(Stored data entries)
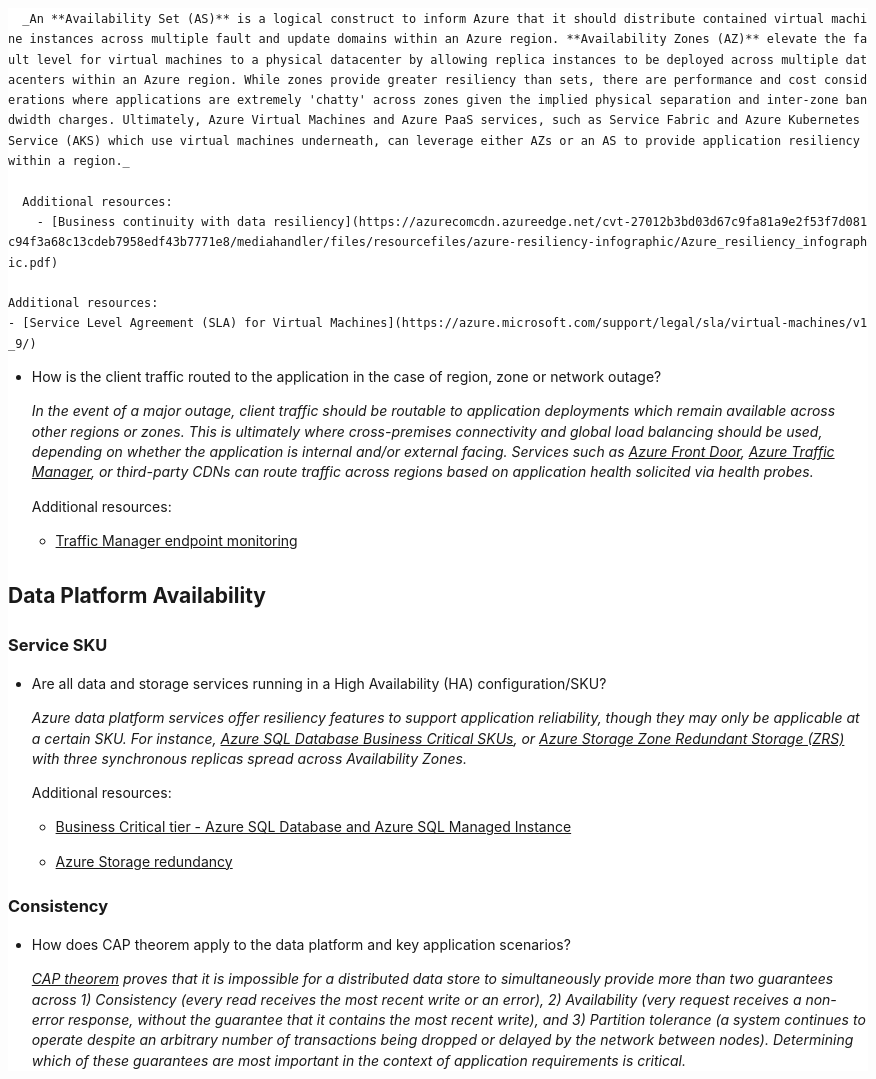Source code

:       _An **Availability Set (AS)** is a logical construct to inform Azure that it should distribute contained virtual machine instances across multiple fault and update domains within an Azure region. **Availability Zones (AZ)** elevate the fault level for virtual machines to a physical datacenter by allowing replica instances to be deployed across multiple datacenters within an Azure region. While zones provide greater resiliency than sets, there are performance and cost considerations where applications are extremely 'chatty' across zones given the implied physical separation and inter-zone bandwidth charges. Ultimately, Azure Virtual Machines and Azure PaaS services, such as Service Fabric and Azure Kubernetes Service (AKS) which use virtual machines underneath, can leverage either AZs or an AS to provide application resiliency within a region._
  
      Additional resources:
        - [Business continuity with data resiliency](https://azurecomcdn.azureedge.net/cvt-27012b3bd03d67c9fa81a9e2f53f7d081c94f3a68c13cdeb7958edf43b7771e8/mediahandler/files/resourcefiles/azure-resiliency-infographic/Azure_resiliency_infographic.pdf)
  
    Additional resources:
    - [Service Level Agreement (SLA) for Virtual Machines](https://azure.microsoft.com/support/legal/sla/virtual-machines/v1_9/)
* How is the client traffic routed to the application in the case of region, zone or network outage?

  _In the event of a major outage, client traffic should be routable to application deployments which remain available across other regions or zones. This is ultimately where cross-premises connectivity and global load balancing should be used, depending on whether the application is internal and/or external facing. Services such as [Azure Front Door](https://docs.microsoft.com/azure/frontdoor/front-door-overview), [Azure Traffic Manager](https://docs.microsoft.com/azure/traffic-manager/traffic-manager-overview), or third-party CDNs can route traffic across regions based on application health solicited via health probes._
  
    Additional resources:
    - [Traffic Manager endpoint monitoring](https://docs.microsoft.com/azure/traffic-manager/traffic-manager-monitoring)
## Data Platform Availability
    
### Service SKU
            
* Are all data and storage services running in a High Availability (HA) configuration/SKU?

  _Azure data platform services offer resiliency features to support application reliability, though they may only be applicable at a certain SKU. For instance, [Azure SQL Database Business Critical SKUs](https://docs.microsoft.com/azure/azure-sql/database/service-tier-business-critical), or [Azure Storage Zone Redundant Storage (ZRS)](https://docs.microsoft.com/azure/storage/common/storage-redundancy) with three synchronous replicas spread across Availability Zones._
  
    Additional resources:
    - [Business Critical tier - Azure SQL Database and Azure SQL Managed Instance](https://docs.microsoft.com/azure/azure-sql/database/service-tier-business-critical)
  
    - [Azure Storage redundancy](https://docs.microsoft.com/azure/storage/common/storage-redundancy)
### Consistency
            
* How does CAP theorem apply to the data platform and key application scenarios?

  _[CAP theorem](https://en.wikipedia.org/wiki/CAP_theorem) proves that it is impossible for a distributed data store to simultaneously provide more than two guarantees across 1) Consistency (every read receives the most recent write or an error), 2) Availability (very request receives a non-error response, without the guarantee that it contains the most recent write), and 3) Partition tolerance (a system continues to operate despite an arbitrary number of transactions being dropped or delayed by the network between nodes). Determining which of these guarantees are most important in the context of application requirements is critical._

Your assignment: Rewrite all the entries, replacing each "Additional resources" with "Further reading" and leaving everything else unchanged. Omit the pictures from your version.

Task output:
Source code

:       _An **Availability Set (AS)** is a logical construct to inform Azure that it should distribute contained virtual machine instances across multiple fault and update domains within an Azure region. **Availability Zones (AZ)** elevate the fault level for virtual machines to a physical datacenter by allowing replica instances to be deployed across multiple datacenters within an Azure region. While zones provide greater resiliency than sets, there are performance and cost considerations where applications are extremely 'chatty' across zones given the implied physical separation and inter-zone bandwidth charges. Ultimately, Azure Virtual Machines and Azure PaaS services, such as Service Fabric and Azure Kubernetes Service (AKS) which use virtual machines underneath, can leverage either AZs or an AS to provide application resiliency within a region._
  
      Further reading:
        - [Business continuity with data resiliency](https://azurecomcdn.azureedge.net/cvt-27012b3bd03d67c9fa81a9e2f53f7d081c94f3a68c13cdeb7958edf43b7771e8/mediahandler/files/resourcefiles/azure-resiliency-infographic/Azure_resiliency_infographic.pdf)
  
    Further reading:
    - [Service Level Agreement (SLA) for Virtual Machines](https://azure.microsoft.com/support/legal/sla/virtual-machines/v1_9/)
* How is the client traffic routed to the application in the case of region, zone or network outage?

  _In the event of a major outage, client traffic should be routable to application deployments which remain available across other regions or zones. This is ultimately where cross-premises connectivity and global load balancing should be used, depending on whether the application is internal and/or external facing. Services such as [Azure Front Door](https://docs.microsoft.com/azure/frontdoor/front-door-overview), [Azure Traffic Manager](https://docs.microsoft.com/azure/traffic-manager/traffic-manager-overview), or third-party CDNs can route traffic across regions based on application health solicited via health probes._
  
    Further reading:
    - [Traffic Manager endpoint monitoring](https://docs.microsoft.com/azure/traffic-manager/traffic-manager-monitoring)
## Data Platform Availability
    
### Service SKU
            
* Are all data and storage services running in a High Availability (HA) configuration/SKU?

  _Azure data platform services offer resiliency features to support application reliability, though they may only be applicable at a certain SKU. For instance, [Azure SQL Database Business Critical SKUs](https://docs.microsoft.com/azure/azure-sql/database/service-tier-business-critical), or [Azure Storage Zone Redundant Storage (ZRS)](https://docs.microsoft.com/azure/storage/common/storage-redundancy) with three synchronous replicas spread across Availability Zones._
  
    Further reading:
    - [Business Critical tier - Azure SQL Database and Azure SQL Managed Instance](https://docs.microsoft.com/azure/azure-sql/database/service-tier-business-critical)
  
    - [Azure Storage redundancy](https://docs.microsoft.com/azure/storage/common/storage-redundancy)
### Consistency
            
* How does CAP theorem apply to the data platform and key application scenarios?

  _[CAP theorem](https://en.wikipedia.org/wiki/CAP_theorem) proves that it is impossible for a distributed data store to simultaneously provide more than two guarantees across 1) Consistency (every read receives the most recent write or an error), 2) Availability (very request receives a non-error response, without the guarantee that it contains the most recent write), and 3) Partition tolerance (a system continues to operate despite an arbitrary number of transactions being dropped or delayed by the network between nodes). Determining which of these guarantees are most important in the context of application requirements is critical._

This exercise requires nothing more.